North America system ASK growth from 2015 to mid-May-2019
International demand remains strong for North American airlines in early 2019
Overall, North America’s largest airlines remain bullish about both domestic and international demand heading into 2019.
United is expressing a level of bullishness regarding demand in late 2018, domestically and on international flights to Europe and Asia. The trans Atlantic was a stand-out performer for most North American airlines in 3Q2108.
There are some lingering headwinds in Brazil and Argentina as those countries face continued currency pressures – at one point, Argentina’s currency has depreciated by 40% during 2018 – but for now it seems that conditions on international routes in those markets are not getting any worse.
Management at Canada’s largest airline, Air Canada, recently said that the country’s economic growth had been strong, and a recent trade deal among the US, Canada and Mexico had removed a certain level of uncertainty. Overall: “We continue to see strong demand fundamentally”, company CEO Calin Rovinescu recently stated. “Obviously, we’re not going to have a full crystal ball to predict what happens in 2019, but so far so good.” Canada’s GDP growth should settle in the 2% range in 2019.
Canada's WestJet aims to right the ship during 2019
Some capacity pressure in Canada’s domestic market during 2018 has resulted in the country’s second largest airline – WestJet – cutting its 4Q2018 capacity growth by 6ppts and although its projected 2019 capacity growth of 6.5% to 8.5% remains high, its domestic forecast is for growth of 1% to 3%. Expansion of its Boeing 787 fleet and fleet expansion at WestJet’s ULCC subsidiary Swoop are driving the eye-catching capacity. Swoop is growing its fleet from six to ten aircraft by YE2019.

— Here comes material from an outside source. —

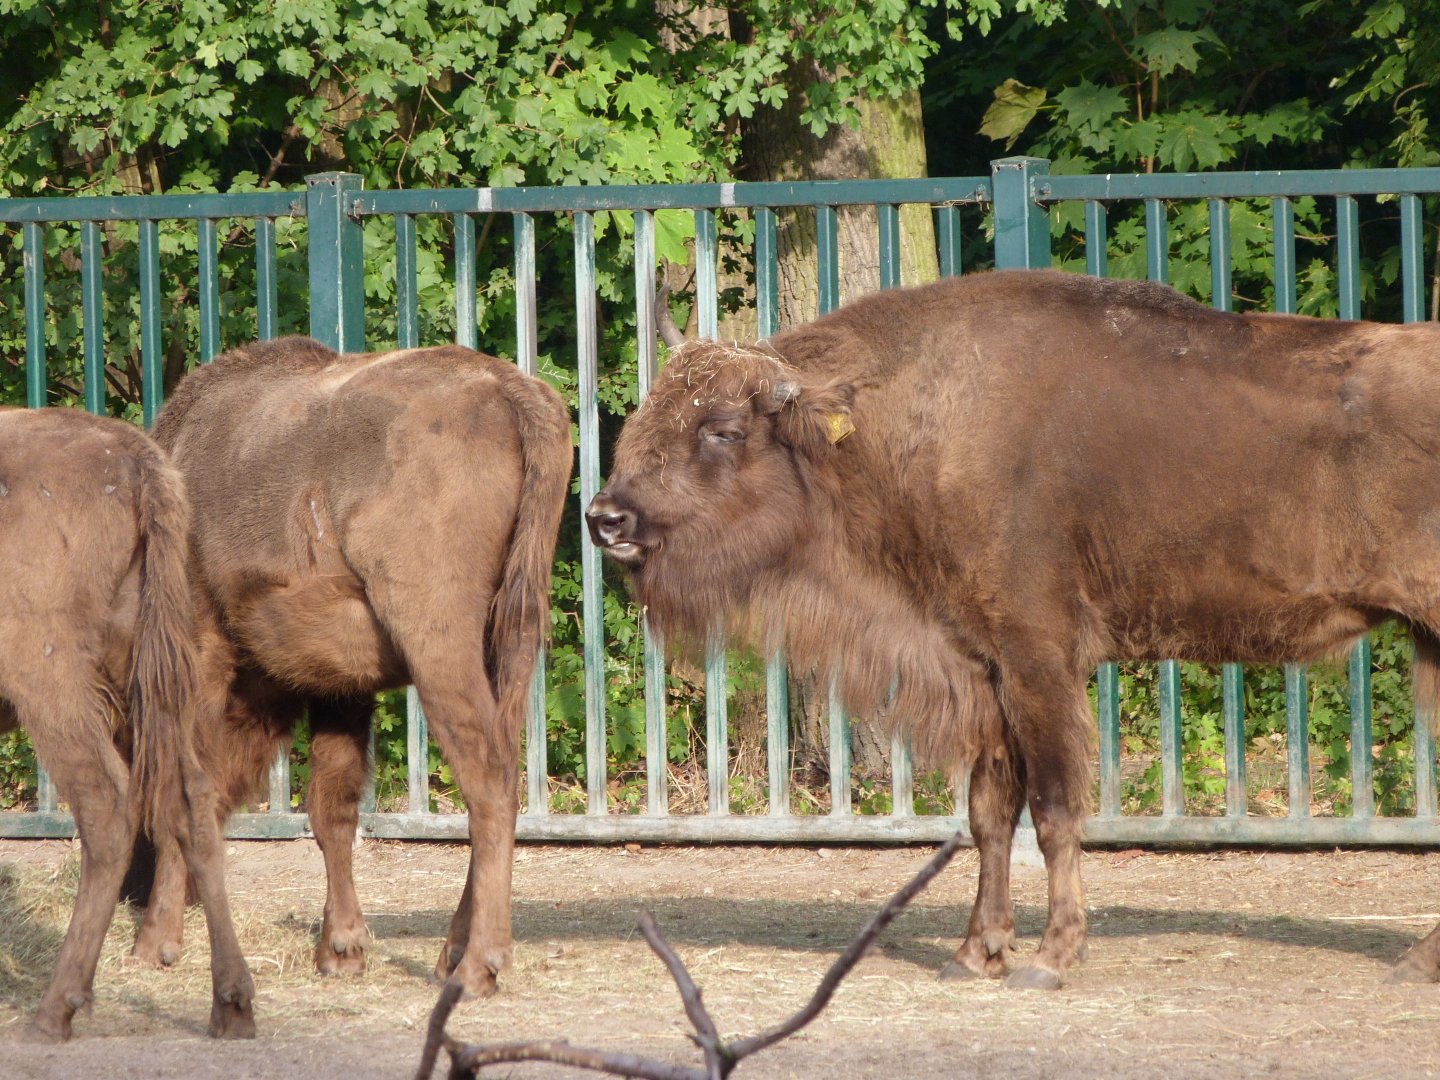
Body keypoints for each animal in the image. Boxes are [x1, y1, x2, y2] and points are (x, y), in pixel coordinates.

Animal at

WestJet fleet summary as of early Dec-2018
WestJet has experienced some growing pains in 2018, posting its first loss in 13 years in 2Q2018 and recording an ROIC performance well below its stated targets of for the year. Its 12M trailing ROIC at the end of Sep-2018 was 5.5%, significantly below its stated goal of 13% to 16%.
WestJet is pledging 2% to 4% unit revenue growth in 2019 and is working to regain lost ground in a historically strong earnings performance. In addition to launching its new ULCC Swoop in mid-2018, WestJet has undergone a CEO change in 2018 and pilot strife.
Both WestJet and Air Canada face more domestic competitors in 2019 as ULCC Jetlines aims to make its long-planned debut and ULCC Flair continues to expand. Based on fleet projections from Jetlines, Flair and WestJet, Canadian ULCCs will add close to 20 aircraft during the next couple of years.
Confidence in North America remains high, for now
Even though a certain amount of uncertainty driven by trade disputes continues to overhang North American airlines, they are maintaining solidly positive views regarding demand for early 2019.
Once the 90-day shaky trade truce between the US and China ends and businesses start to lap the imposition of tariff tit-for-tat, some clarity could emerge about the medium term implications of the trade spat. A growing number of economists are starting to predict trade tensions could spur the beginning of a global economic slowdown in mid-to-late 2019.